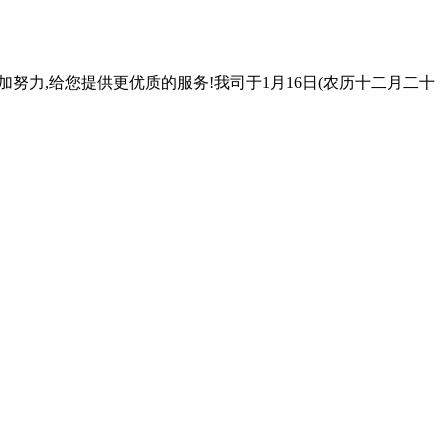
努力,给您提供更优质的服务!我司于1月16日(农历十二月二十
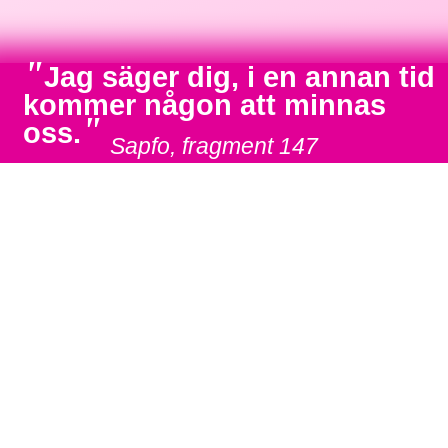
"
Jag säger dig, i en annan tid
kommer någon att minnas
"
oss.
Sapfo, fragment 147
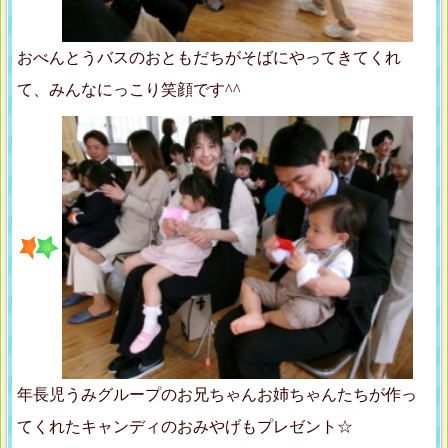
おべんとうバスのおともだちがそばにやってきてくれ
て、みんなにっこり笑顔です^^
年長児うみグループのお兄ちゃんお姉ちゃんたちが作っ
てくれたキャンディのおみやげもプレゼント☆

################

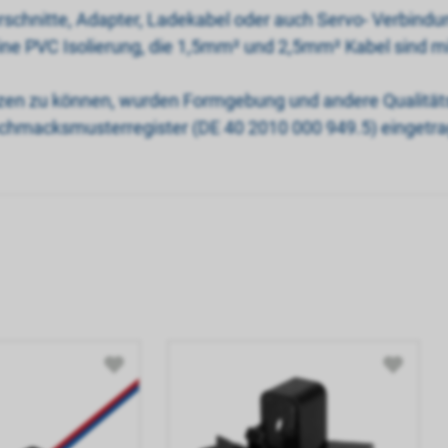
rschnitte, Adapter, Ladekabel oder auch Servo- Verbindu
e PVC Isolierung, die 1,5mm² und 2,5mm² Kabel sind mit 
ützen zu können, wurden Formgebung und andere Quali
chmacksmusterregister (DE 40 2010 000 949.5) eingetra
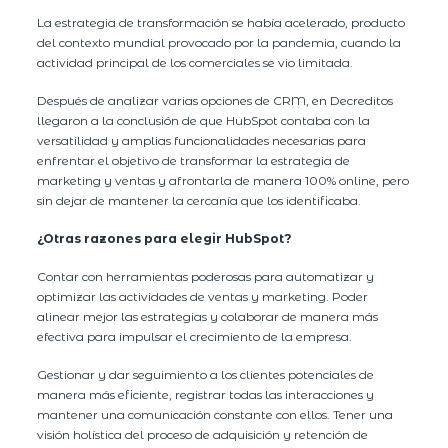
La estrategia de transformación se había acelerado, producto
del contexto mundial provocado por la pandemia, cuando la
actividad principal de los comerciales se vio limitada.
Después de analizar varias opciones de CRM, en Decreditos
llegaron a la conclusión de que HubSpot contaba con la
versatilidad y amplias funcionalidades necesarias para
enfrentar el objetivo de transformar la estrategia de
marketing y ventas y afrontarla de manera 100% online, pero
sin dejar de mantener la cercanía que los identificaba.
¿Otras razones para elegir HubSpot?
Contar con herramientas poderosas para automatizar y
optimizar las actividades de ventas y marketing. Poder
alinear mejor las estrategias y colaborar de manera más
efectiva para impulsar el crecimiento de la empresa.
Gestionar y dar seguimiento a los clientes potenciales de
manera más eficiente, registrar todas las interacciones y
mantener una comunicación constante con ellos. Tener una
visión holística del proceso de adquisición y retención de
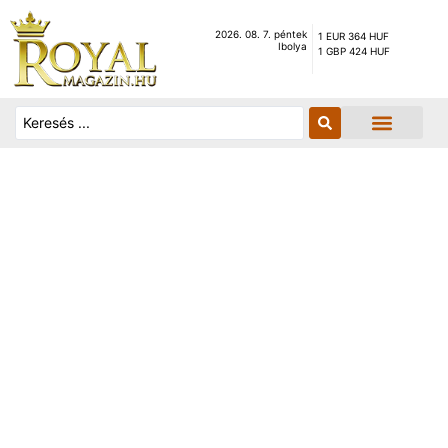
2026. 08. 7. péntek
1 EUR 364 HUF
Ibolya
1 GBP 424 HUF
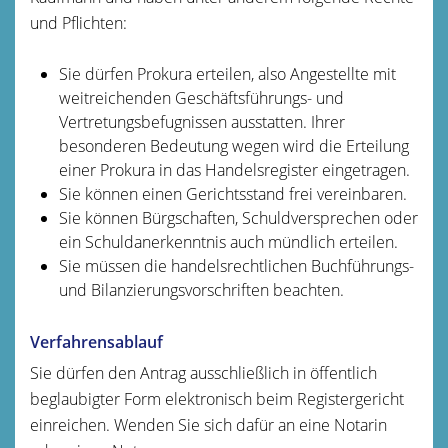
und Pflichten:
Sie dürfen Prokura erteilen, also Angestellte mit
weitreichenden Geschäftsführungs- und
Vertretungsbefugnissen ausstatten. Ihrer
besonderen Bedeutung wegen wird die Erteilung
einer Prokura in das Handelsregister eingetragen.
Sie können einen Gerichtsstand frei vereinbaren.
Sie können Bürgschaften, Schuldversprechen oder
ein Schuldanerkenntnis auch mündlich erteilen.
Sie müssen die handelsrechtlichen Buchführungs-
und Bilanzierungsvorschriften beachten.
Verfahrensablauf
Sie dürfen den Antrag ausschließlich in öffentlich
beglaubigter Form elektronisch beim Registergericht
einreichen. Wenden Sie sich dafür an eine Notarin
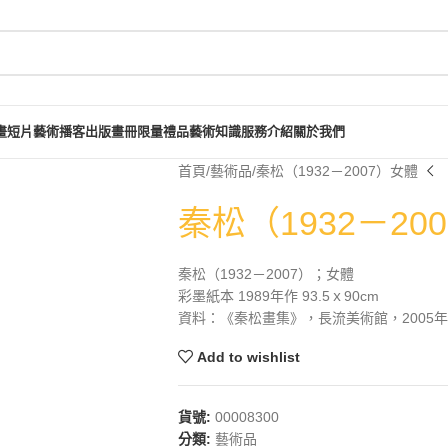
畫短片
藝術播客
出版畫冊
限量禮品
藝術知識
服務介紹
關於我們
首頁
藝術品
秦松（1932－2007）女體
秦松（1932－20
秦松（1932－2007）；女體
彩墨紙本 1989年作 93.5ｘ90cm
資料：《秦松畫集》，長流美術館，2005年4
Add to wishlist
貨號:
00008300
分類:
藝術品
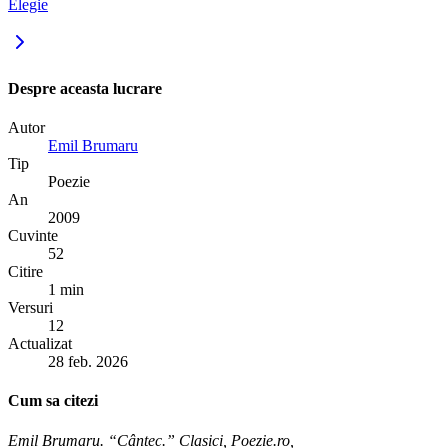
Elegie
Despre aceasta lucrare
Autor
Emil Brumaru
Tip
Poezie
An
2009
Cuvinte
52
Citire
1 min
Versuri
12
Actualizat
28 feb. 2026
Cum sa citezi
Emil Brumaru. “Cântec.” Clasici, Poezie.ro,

################

• **Assignment**
Your response should be the lines of the entries above that include the string "para".

• **Response to the task**
versatilidad y amplias funcionalidades necesarias para
¿Otras razones para elegir HubSpot?
Contar con herramientas poderosas para automatizar y
efectiva para impulsar el crecimiento de la empresa.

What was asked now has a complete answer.